Venture-backed software development here in the San Francisco Bay area is on a fever-pitch fast-track. Money dynamics puts unnatural demands on a process that would be best left to the natural circadian rhythms of design evolution. Fast is not always better. In fact, slower sometimes actually means faster – when all is said and done. The subject of how digital technology is usurping our natural temporal rhythm is addressed in Rushkoff’s Present Shock.

There’s another problem: the almost religious obsession with technology – and a fetish-like love for tools. People wonder why software sucks (and yes, it sucks). Software sucks because of navel-gazing. Fast programmers build hacky tools to get around the hacky tools that they built to get around the hacky tools that they built to help them code.

This is why I believe that we need older people, women, and educators INSIDE the software development cycle. More people-people, fewer thing-people. And I don’t mean on the outside, sitting at help desks or doing UI flower arranging. I mean on the INSIDE – making sure that software resonates with humanity at large.
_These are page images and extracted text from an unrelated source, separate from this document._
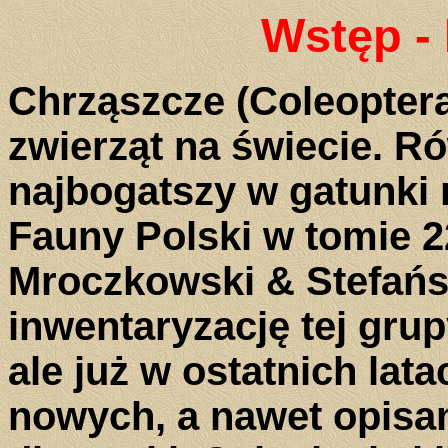
Wstęp - 
Chrząszcze (Coleoptera
zwierząt na świecie. Ró
najbogatszy w gatunki
Fauny Polski w tomie 2
Mroczkowski & Stefańs
inwentaryzację tej grup
ale już w ostatnich lat
nowych, a nawet opisa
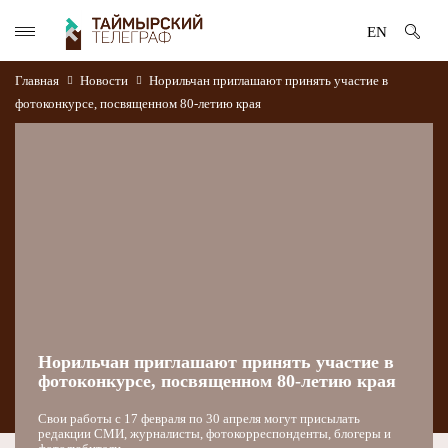
EN
Главная
Новости
Норильчан приглашают принять участие в
фотоконкурсе, посвященном 80-летию края
Норильчан приглашают принять участие в
фотоконкурсе, посвященном 80-летию края
Свои работы с 17 февраля по 30 апреля могут присылать
редакции СМИ, журналисты, фотокорреспонденты, блогеры и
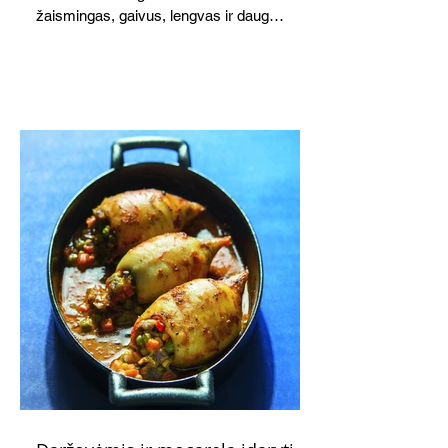
žaismingas, gaivus, lengvas ir daug
žadantis desertas, kuris tęsi visus savo
pažadus. Gaivus greipfrutų limonadas
subtiliai papildo saldžius vaisius, o ledų
kaušelis suteikia desertui ypatingo
švelnumo.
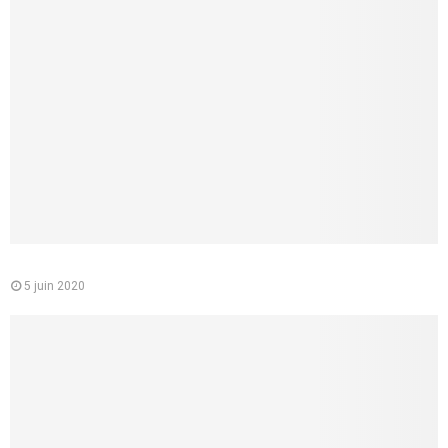
Le médecin conseil de la CPAM : quelle est sa mission
5 juin 2020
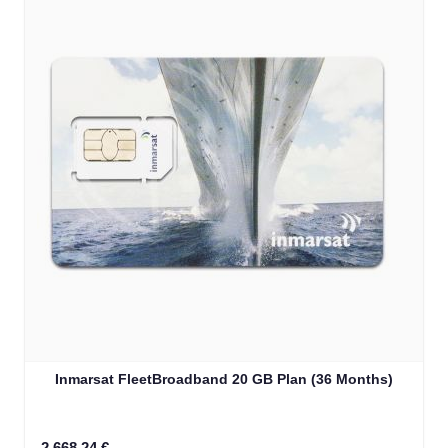
Inmarsat FleetBroadband 20 GB Plan (36 Months)
2.668,24 €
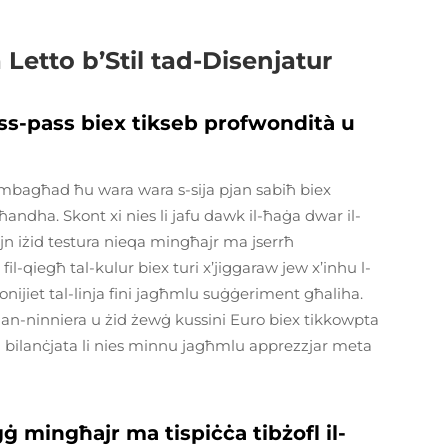
 Letto b’Stil tad-Disenjatur
ass-pass biex tikseb profwondità u
Imbagħad ħu wara wara s-sija pjan sabiħ biex
għandha. Skont xi nies li jafu dawk il-ħaġa dwar il-
lejjn iżid testura nieqa mingħajr ma jserrħ
i fil-qiegħ tal-kulur biex turi x’jiggaraw jew x’inhu l-
jonijiet tal-linja fini jagħmlu suġġeriment għaliha.
ħan-ninniera u żid żewġ kussini Euro biex tikkowpta
ni bilanċjata li nies minnu jagħmlu apprezzjar meta
aġġ mingħajr ma tispiċċa tibżofl il-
I’m Glad I’m not a Touch-Typist.

A friend of mine who is a mature, female software engineer made an interesting quip: “software programming is not typing”. Everyone knows this, but it doesn’t hurt to remind ourselves every so often. Brendan Enrick discusses this. The fact that we programmers spend our time jabbing our fingers at keyboards makes it appear that this physical activity is synonymous with programming. But programming is actually the act of bringing thought, design, language, logic, and mental construction into a form that can be stored in computer memory.

My wife often comes out into the yard and asks me: “are you coding?” Often my answer is “yes”. Usually I am cutting twigs with a garden clipper, or moving compost around.

Plants, dirt, and clippers have just as much to do with programming as keyboards and glowing screens.

We are transitioning from an industrial age and an economic era defined by growth to an age of sustainability. Yes, new software and new businesses need to grow. But to be sustainable, they need to grow slowly and with loving care. Like good wine. Like a baby.